Source data:
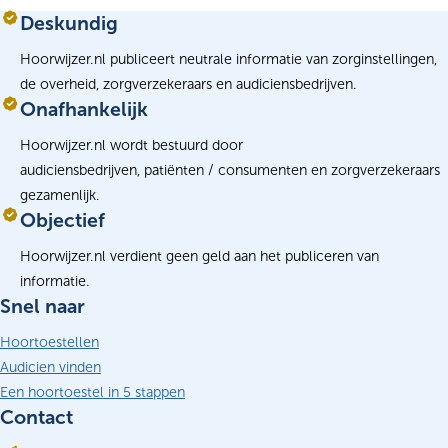
Deskundig
Hoorwijzer.nl publiceert neutrale informatie van zorginstellingen,
de overheid, zorgverzekeraars en audiciensbedrijven.
Onafhankelijk
Hoorwijzer.nl wordt bestuurd door
audiciensbedrijven, patiënten / consumenten en zorgverzekeraars
gezamenlijk.
Objectief
Hoorwijzer.nl verdient geen geld aan het publiceren van
informatie.
Snel naar
Hoortoestellen
Audicien vinden
Een hoortoestel in 5 stappen
Contact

Exercise directions:
Pick out each line from the rows above that contains the word "zorgverzekeraars".

Exercise solution:
de overheid, zorgverzekeraars en audiciensbedrijven.
audiciensbedrijven, patiënten / consumenten en zorgverzekeraars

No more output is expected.